While true and may serve a rhetorical purpose, this is being rolled out in the U.S. only. Clearly not at the CCP's request.

Americans need to be able and willing to first admit that oftentimes it is just fellow Americans doing unethical shit to their fellow Americans. You'd never improve your own country otherwise.

@MatejLach true, but it's still fair to point to possible deployments in other countries because once the infrastructure is built it can be more easily deployed elsewhere.

but this of course does not take away the point that this is being rolled out in the US only for now, which raises its own US-specific questions.

@daskeit I agree it's useful to point out, I just think that the first step to improving something is admitting that is happening. If people are unwilling to admit that their own domestic government is perfectly capable of misusing this tech in authoritarian ways without foreign help, what hope is there for change?

A lot of people are also desensitised to something happening in foreign countries; like 'ah something happened in Afghanistan today, something bad happens there everyday, who cares'?

@daskeit So in my view there's no need to play into foreign agents, governments etc. and drive it home on your own domestic government alone, especially since this is only being rolled out initially for a population set that is distinctly NOT Russian/Chinese.

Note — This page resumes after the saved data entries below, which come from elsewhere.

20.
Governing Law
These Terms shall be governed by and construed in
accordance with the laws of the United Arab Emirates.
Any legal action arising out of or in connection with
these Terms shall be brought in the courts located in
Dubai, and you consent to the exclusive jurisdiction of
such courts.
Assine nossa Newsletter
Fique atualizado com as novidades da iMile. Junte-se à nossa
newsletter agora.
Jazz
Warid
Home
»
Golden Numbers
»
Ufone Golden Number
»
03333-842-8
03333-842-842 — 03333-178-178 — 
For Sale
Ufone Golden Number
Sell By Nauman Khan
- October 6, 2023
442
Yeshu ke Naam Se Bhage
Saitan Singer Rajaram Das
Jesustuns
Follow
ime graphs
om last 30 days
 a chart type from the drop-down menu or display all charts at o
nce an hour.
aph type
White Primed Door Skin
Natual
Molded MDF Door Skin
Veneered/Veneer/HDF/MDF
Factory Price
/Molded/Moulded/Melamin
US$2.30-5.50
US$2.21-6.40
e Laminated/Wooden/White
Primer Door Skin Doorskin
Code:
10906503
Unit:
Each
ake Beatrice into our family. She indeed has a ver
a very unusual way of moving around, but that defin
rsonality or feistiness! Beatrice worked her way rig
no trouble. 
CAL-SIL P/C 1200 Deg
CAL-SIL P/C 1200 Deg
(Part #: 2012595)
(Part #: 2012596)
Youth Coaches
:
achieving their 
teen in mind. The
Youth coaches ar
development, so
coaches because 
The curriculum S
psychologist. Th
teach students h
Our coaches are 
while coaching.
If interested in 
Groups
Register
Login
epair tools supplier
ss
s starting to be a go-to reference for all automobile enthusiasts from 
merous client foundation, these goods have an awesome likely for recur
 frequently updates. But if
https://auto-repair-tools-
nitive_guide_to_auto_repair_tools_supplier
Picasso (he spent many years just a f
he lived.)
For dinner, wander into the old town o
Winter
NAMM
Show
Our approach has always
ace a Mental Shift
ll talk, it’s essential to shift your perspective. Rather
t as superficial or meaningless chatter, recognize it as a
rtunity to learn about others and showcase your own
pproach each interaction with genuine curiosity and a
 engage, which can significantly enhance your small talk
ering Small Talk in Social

I also think that with the heightened tensions, there's no need to stir up more xenophobia/hate for something that is hypothetically going to happen it bad country X, while it is happening in the US right now.

@MatejLach i agree with you, and it's certainly a sort of exceptionalism to imagine that "it can't happen here", or to focus on negative effects in non-US countries.

i don't think pointing out potential misuse in the US and elsewhere are mutually exclusive, though

and the "this is relevant to non-US country X" framing is also actually relevant for non-Americans who do live in X and would be affected

again, this is not to take away from your point, but only hopefully to add to it!